Sort uniq or awk

Hi again,

I have files with the following contents

datetime,ip1,port1,ip2,port2,number

How would I find out how many times ip1 field shows up a particular file? Then how would I find out how many time ip1 and port 2 shows up?

Please mind the file may contain 100k lines.

I don't understand what you're trying to do.

Are you saying that you have a comma separated file, but some lines have less than 5 commas and you want to know how many lines have at least one comma but less than 4 commas?

Post a sample of the input and the output as we cant read your mind...

grep ip1 filename | wc -l

grep ip1 filename | grep port2 | wc -l

Note that neither your script above nor the script below will find out how many times "port 2" shows up; both script will find out how many times "port2" shows up.

Since you allow both ip1 and port2 to appear anywhere in a line whether or not a field has other characters before or after "ip1" and "port2" in the field and no matter which field contains them, I don't see any way to use sort or uniq to do what you want. This following awk script should be much more efficient than running wc twice and grep three times:

awk '!/ip1/{next}
        {c++}
/port2/ {c2++}
END     {printf("%d\n%d\n", c, c2)}' filename

Making wild guesses that the requestor wants any possible combination of field 2 and field 5 in a large comma separated file of numbers, I get at

$ awk  'BEGIN {SUBSEP=":"}
         NR==1 {next}
         {IP1[$2]++;PORT2[$2,$5]++}
         END {for (i in PORT2) {x=index(i,SUBSEP); j=substr(i,1,x-1); print "IP1=" j ": " IP1[j] ", PORT2=" substr(i,x+1)":  "PORT2}}
        ' FS="," file
IP1=1: 1, PORT2=5:  1
IP1=2: 2, PORT2=5:  1
IP1=2: 2, PORT2=6:  1
IP1=3: 3, PORT2=5:  2
IP1=3: 3, PORT2=6:  1

Input file would be sth like

datetime,ip1,port1,ip2,port2,number
9,1,8,7,5,4 
9,2,8,7,5,4
9,3,8,7,5,4
9,3,8,7,5,4
9,2,8,7,6,4
9,3,8,7,6,4

Thank you all for replying and I apologize for not making myself clear when asking this question. I think RudiC may have got it the closest, but I'm still not sure it's exactly what I'm looking for.

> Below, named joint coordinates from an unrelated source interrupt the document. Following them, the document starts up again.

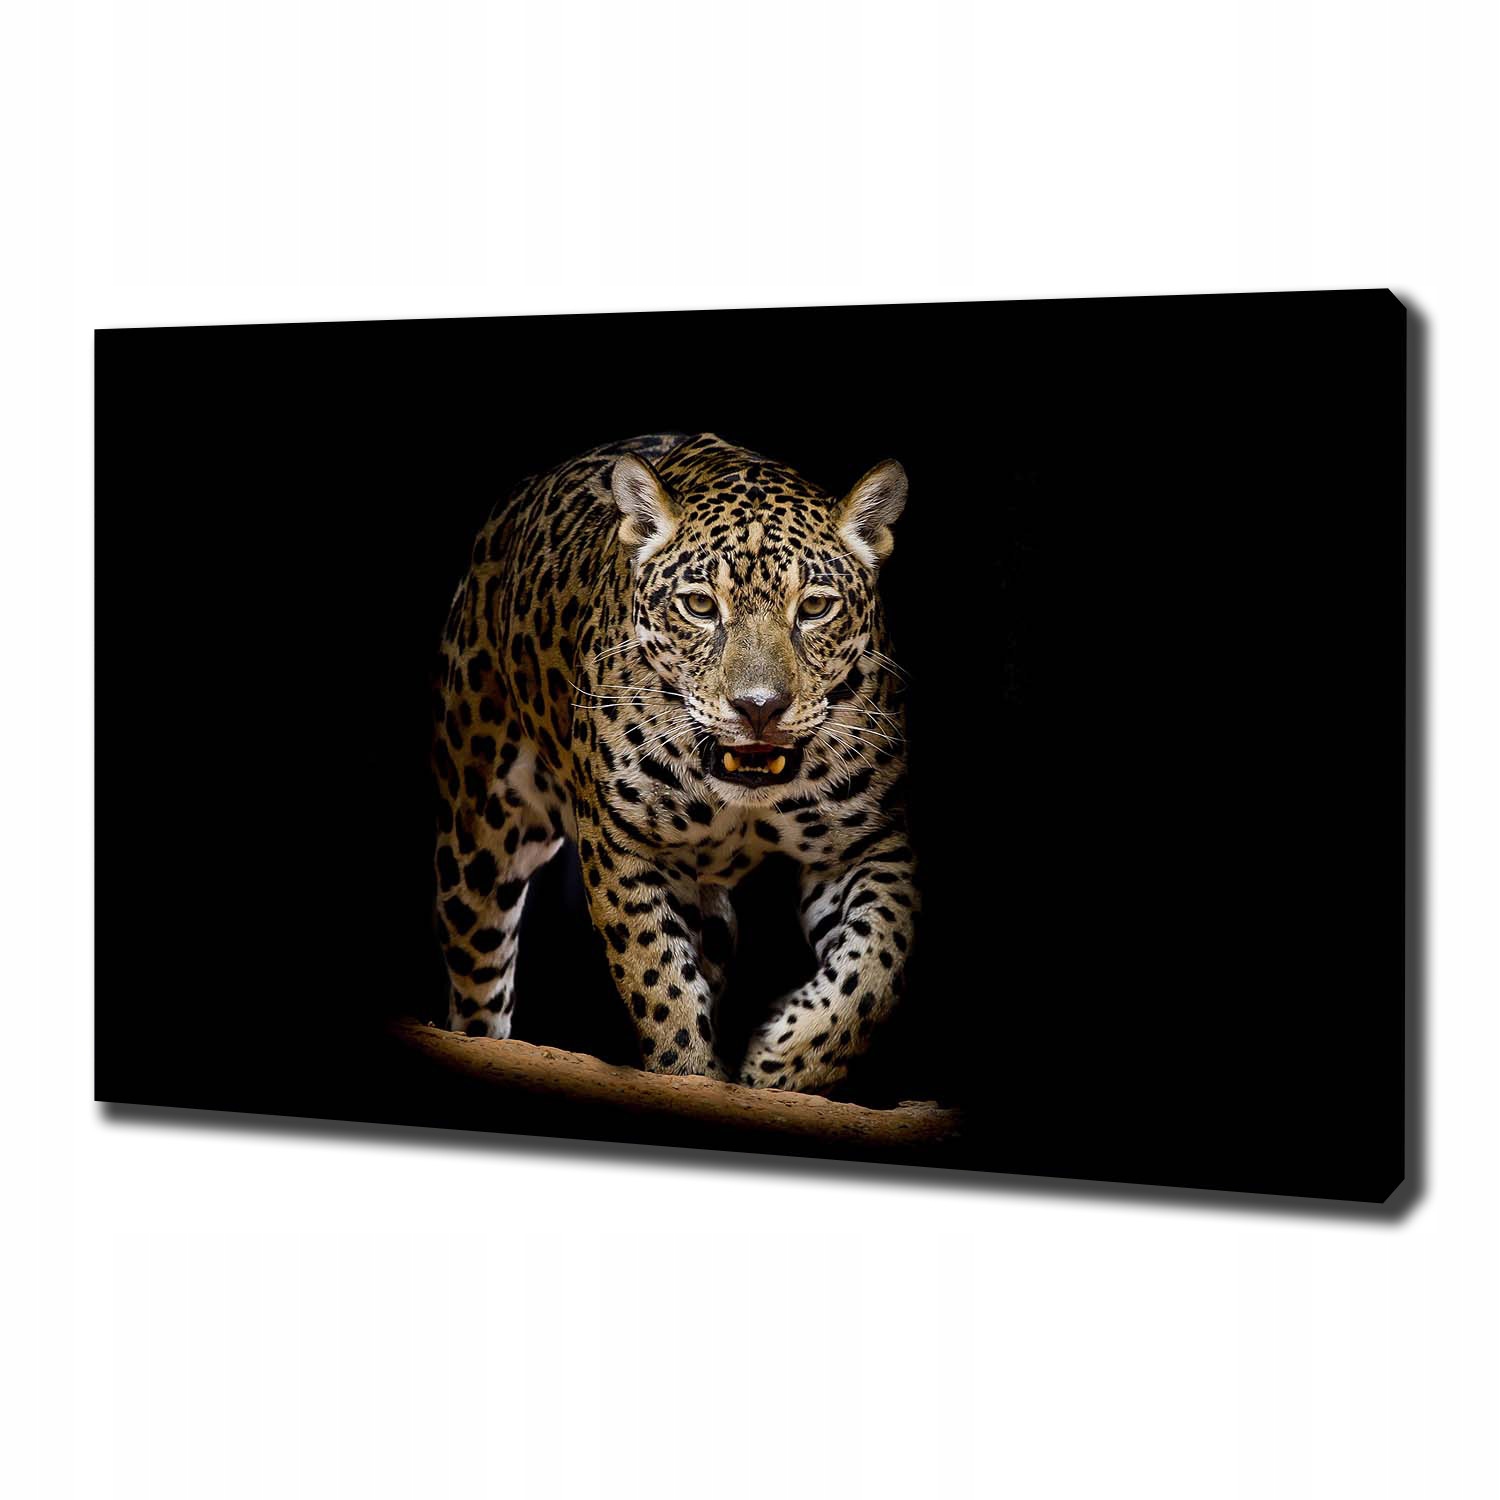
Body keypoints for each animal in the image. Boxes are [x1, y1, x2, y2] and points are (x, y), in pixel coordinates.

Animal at [432, 432, 917, 1093]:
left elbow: (875, 965)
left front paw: (781, 1062)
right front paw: (689, 1072)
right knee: (479, 980)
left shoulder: (867, 843)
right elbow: (657, 980)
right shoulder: (622, 846)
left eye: (816, 607)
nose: (759, 707)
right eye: (698, 606)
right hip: (480, 836)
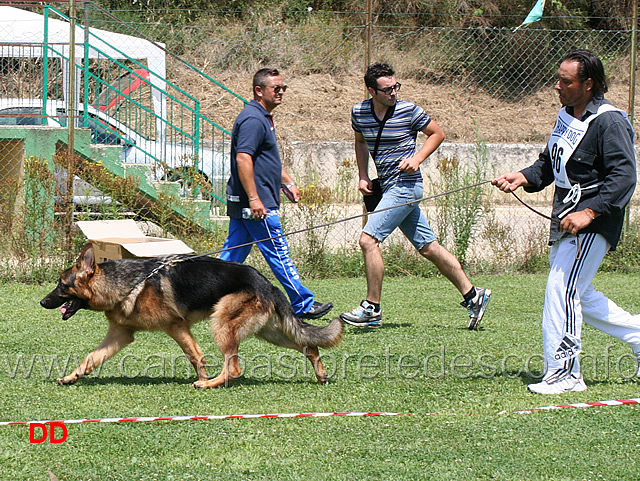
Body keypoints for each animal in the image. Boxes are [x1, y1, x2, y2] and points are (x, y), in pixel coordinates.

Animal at [42, 244, 342, 386]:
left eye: (61, 285)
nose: (43, 302)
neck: (125, 284)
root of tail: (267, 283)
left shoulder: (176, 326)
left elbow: (195, 356)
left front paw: (204, 378)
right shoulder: (120, 335)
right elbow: (90, 359)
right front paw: (71, 377)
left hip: (222, 324)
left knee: (234, 367)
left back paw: (210, 385)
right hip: (270, 332)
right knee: (309, 345)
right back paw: (321, 374)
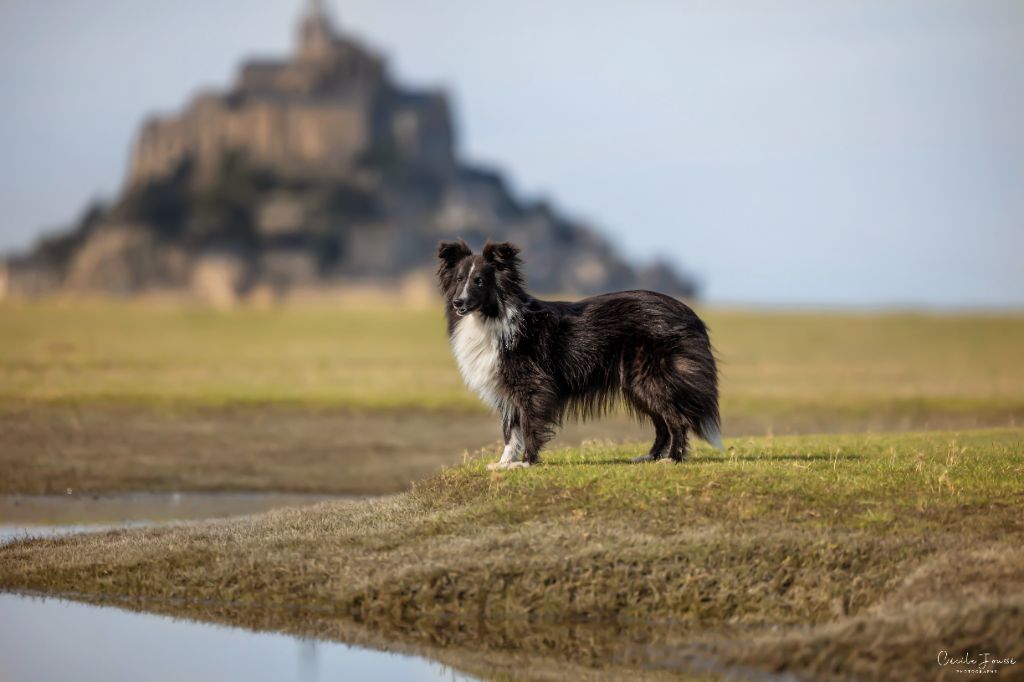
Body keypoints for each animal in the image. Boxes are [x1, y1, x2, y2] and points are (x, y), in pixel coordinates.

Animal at [438, 238, 720, 466]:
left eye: (480, 281)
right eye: (459, 280)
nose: (458, 302)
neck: (493, 316)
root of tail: (691, 314)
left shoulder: (531, 385)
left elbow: (528, 425)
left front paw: (527, 462)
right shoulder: (506, 389)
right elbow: (510, 430)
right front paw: (503, 464)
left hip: (649, 377)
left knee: (676, 419)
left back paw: (672, 458)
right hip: (634, 383)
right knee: (662, 423)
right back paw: (649, 457)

So, in my very large file, I have 6 fields and 300,000 lines of the same type of fields, obviously each line will contain different information in each field. But some lines will contain the same value in certain fields.

Here's my original qusetion:
"How would I find out how many times ip1 field shows up a particular file? Then how would I find out how many time ip1 and port 2 shows up?"

To explain this better: ip1 is not a header, but simply represents an IP address in field 2. Port2 simply represents a port number in field 5, associated with IP address in field 4. My goal is find out how many similar instances in field 2(ip1), shows up in this one file. THEN, I want to know how many times that same IP address shows up with the SAME port number (lets just say field 5).

I know awk could probably do this. But I was wondering if sort or uniq can recognize field values, as awk would recognize the field ip1, as $2.

I hope that clears it up. Thanks again...

When you figure out whether or not RudiC got what you want, let us know.

If his script didn't do what you want, please explain what he did wrong AND show us the output you want for the sample input file he used as his test case.

Or, run the script on a snippet of of your real data, show input and output and comment. The script's output shows the count for all combinations of IP1 and PORT2 showing up in the file. The (repeated, equal) count of an IP1 is the sum of all related PORT2 occurrences.